Zeit ist das eine – doch nun sei zudem die Qualität bedroht, warnt der ÖÄK-Vizepräsident. Denn anstatt notwendige und sinnvolle Reformen in der Ärzte-Ausbildungsordnung durchzuführen, könnte es eine Änderung geben. Bislang war die Österreichische Ärztekammer, dem Gesundheitsministerium weisungsgebunden, für die Vergabe von Ausbildungsstellen zuständig. Diese erfolgt nach definierten Kriterien, in Abstimmung mit Bundesfachgruppen und medizinischen Fachgesellschaften, beispielsweise Betreuungsschlüssel, Ausbildungskonzepte und Leistungszahlen. Nun wird überlegt, diese Kompetenz auf die Bundesländer zu übertragen. Damit würden zukünftig die Bezirksverwaltungsbehörden darüber entscheiden, wo und in welcher Form Ärzte ausgebildet werden. „Die Ausbildung muss in den Händen der Ärzte bleiben“, betont Mayer. Ein „Fleckerlteppich“ durch drohende unterschiedliche, intransparente Entscheidungen in den einzelnen Bundesländern sei „fatal für den Ärztenachwuchs“: „Ein bundesweites, einheitliches und von der Länderpolitik unabhängiges System, das die ärztliche Ausbildung kontrolliert, willkürlich zu zerstören, ist fatal für die Qualität“, kritisiert er. Im Gegenteil: Man müsste altbewährte Strukturen stützen und die tatsächlichen Probleme im Gesundheitssystem angehen.

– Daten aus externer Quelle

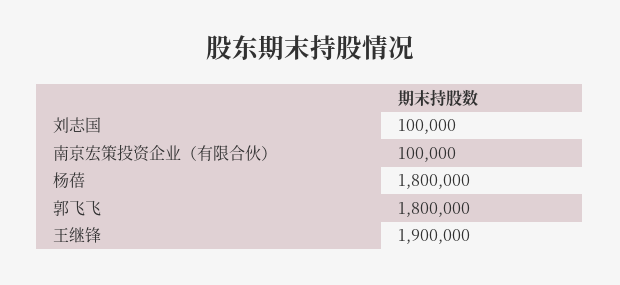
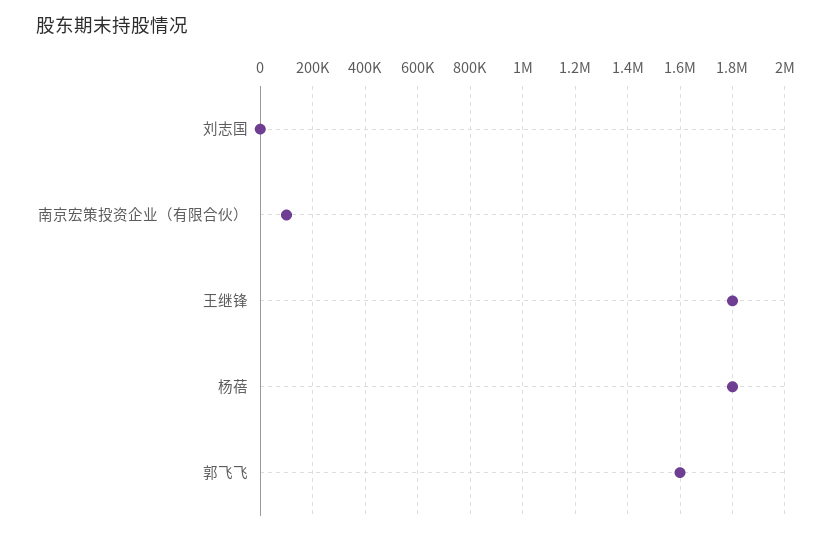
刘志国: 100000 -> 0
郭飞飞: 1800000 -> 1600000
王继锋: 1900000 -> 1800000

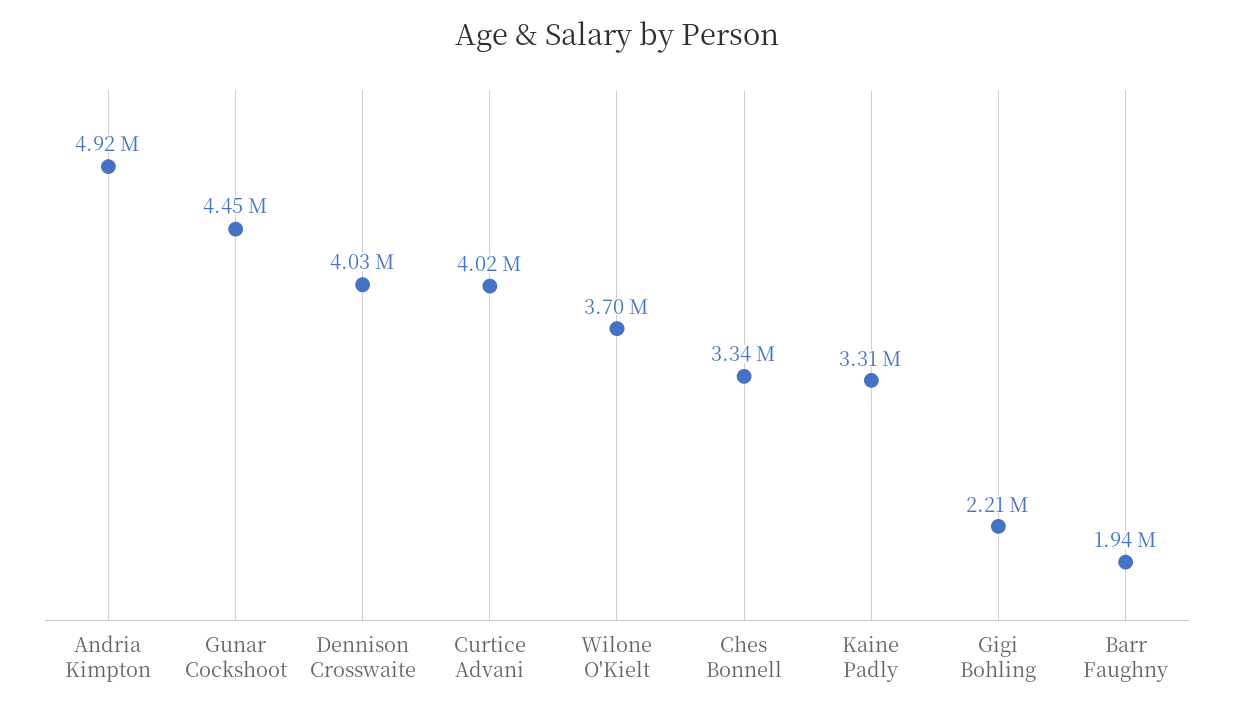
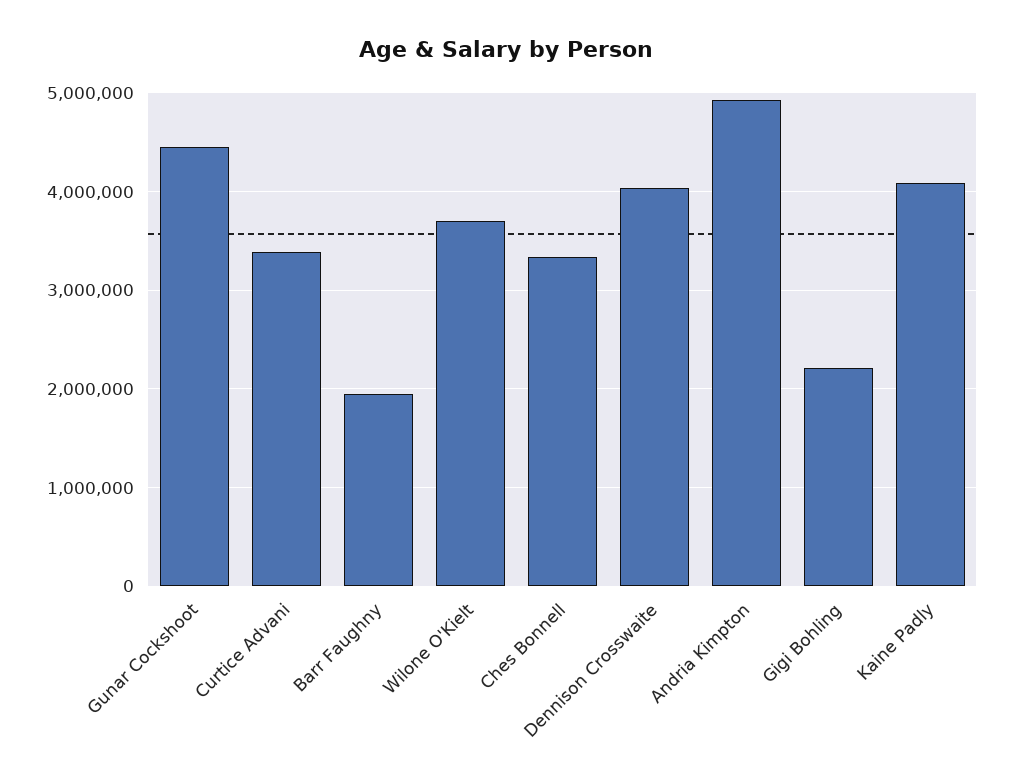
Curtice Advani: 4020000 -> 3400000
Kaine Padly: 3310000 -> 4100000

Weitreichende Konsequenzen

Das hieße auch, den Personalmangel zu bekämpfen. Für Mayer zählt dazu nicht nur Ausbildungs-Oberärzte einzustellen, sondern generell mehr Dienstposten für Ärzte und Pfleger zu haben und flächendeckend Mitarbeiter anzustellen, die das medizinische Personal entlasten. Gerade in Zeiten der Pandemie sei es umso wichtiger, Spitalsärzte und das Pflegepersonal zu unterstützen, wo das möglich ist: „Ärzte müssen von nicht-ärztlicher Tätigkeit entlastet werden. Aufgaben, die nicht im Kern mit der Patientenbetreuung zu tun haben, sollten delegierbar sein – etwa mit Hilfe von Dokumentationsassistenten rund um die Uhr“, sagt Mayer. Es müsse sichergestellt werden, dass das Personal klug und effizient eingesetzt werde: „Das Coronavirus hat uns noch einmal vor Augen geführt, wie vulnerabel Spitäler sind.“ Es müsse Ziel sein, diese krisenfest zu machen: „Das heißt: finanziell und personell abgesichert, genügend Zeit für eine qualitativ hochwertige Ausbildung. Denn hier steht die Zukunft des Gesundheitssystems auf dem Spiel – und das hat Konsequenzen weit über SARS-CoV-2 hinaus“, warnt Mayer.